Kahneman is a hero of mine as in 2002 he was awarded the Nobel Prize for economics, but he is essentially a cognitive psychologist.
In 2001, I was awarded a PhD from Cambridge for my thesis in decision-making in frontal dementia. I was the first person in the world to demonstrate on a task of decision-making that people with frontal dementia are prone to make risky decisions, despite having very high scores on standard neuropsychological tests and having full legal capacity.
Now, one coma later following my meningitis, I have done my postgraduate studies in law, and I have become fascinated by the rather arbitrary way in which our law has developed the notion of mental capacity, based on our ability to make decisions.
People with dementia can lose their ability to make decisions, so decision-making is a fundamental part of their life. As neuroscience and law straddle my life, I should like to make it my personal mission to explain the science of decision-making to people with full capacity, and who happen to have a diagnosis of dementia.

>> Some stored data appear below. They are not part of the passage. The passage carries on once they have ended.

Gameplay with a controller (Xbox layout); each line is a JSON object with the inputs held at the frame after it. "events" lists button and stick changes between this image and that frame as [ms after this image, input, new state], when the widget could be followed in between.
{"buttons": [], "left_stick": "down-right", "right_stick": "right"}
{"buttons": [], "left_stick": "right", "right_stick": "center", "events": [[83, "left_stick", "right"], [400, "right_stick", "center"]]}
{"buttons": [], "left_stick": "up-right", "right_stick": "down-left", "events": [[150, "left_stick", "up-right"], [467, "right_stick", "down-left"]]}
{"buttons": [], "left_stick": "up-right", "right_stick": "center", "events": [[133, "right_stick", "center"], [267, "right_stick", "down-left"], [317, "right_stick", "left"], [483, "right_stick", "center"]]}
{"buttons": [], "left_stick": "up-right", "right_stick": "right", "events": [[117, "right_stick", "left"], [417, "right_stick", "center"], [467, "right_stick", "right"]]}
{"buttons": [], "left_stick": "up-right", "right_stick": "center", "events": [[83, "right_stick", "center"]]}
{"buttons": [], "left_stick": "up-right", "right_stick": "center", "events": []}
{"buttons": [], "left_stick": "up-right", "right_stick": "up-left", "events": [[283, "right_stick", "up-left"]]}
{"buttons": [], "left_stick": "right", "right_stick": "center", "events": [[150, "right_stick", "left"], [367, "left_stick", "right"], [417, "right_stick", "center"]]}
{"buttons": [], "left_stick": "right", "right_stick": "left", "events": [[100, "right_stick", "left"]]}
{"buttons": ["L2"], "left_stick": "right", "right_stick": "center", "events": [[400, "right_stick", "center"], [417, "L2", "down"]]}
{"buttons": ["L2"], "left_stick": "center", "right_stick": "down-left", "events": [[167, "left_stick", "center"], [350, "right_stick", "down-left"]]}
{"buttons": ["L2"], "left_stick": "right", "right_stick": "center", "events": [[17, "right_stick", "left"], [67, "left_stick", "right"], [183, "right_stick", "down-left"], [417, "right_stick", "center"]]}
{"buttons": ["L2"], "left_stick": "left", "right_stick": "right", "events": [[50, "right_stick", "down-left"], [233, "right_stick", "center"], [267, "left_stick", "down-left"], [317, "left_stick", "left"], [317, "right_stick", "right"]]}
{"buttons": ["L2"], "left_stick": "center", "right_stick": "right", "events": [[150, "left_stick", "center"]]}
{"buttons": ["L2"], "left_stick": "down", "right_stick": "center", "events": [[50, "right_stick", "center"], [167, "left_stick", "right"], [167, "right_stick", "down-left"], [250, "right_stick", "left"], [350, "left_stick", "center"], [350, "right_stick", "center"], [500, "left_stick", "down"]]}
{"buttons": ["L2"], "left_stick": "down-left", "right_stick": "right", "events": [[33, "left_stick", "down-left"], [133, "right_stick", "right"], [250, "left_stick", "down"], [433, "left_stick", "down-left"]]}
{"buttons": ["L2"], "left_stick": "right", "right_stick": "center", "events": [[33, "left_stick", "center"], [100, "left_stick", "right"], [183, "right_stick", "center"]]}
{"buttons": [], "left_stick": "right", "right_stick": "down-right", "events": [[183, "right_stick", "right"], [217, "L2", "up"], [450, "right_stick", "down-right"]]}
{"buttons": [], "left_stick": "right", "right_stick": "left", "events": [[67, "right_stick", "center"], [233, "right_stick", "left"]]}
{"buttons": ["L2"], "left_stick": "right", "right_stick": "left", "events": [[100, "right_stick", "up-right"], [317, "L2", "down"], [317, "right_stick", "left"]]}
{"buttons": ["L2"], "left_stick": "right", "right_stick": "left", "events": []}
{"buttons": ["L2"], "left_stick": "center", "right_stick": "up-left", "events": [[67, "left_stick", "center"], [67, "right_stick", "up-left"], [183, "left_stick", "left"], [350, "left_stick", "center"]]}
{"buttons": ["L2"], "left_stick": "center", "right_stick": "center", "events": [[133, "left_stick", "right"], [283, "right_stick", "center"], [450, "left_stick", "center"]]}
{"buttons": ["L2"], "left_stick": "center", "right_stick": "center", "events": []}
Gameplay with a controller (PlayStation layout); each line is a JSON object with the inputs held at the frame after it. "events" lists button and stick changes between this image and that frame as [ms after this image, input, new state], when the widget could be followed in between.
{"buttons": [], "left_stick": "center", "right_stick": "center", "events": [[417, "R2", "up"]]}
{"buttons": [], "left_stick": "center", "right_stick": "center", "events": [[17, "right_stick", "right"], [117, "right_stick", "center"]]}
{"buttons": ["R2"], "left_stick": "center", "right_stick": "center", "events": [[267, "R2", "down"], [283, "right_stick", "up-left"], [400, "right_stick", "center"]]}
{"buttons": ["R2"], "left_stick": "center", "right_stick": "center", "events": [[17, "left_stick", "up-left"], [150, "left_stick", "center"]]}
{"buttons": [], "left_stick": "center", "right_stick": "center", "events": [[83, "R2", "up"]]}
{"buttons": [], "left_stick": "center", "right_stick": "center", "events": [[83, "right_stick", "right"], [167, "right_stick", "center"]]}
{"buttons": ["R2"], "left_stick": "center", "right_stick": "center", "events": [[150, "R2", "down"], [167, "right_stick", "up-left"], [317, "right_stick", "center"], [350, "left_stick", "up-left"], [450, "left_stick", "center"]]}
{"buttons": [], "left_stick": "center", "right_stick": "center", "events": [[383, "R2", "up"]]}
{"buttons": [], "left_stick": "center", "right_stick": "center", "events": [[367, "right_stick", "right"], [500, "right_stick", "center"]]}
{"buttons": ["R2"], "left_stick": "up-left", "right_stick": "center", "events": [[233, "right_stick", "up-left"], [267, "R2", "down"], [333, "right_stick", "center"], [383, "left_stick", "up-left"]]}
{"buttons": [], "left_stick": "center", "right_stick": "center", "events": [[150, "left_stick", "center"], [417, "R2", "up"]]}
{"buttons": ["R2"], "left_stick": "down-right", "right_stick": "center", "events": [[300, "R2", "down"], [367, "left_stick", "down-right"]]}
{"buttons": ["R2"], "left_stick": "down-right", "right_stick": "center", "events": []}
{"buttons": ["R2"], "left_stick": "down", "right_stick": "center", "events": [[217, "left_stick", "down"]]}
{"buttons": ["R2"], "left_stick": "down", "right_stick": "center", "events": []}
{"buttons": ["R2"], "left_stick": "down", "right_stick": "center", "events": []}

I am all in favour of a world sympathetic to the needs of people living with dementia, but this requires from us as a society much greater literacy in what the symptoms and signs of dementia are. I am not convinced we’re anywhere near that.
In the meantime, I think we can aim to put some other people in the driving seat, and they rarely get put in the driving seat: yes, that’s right, it’s time to engage people with mild dementia in the scientific debate about how decisions are made.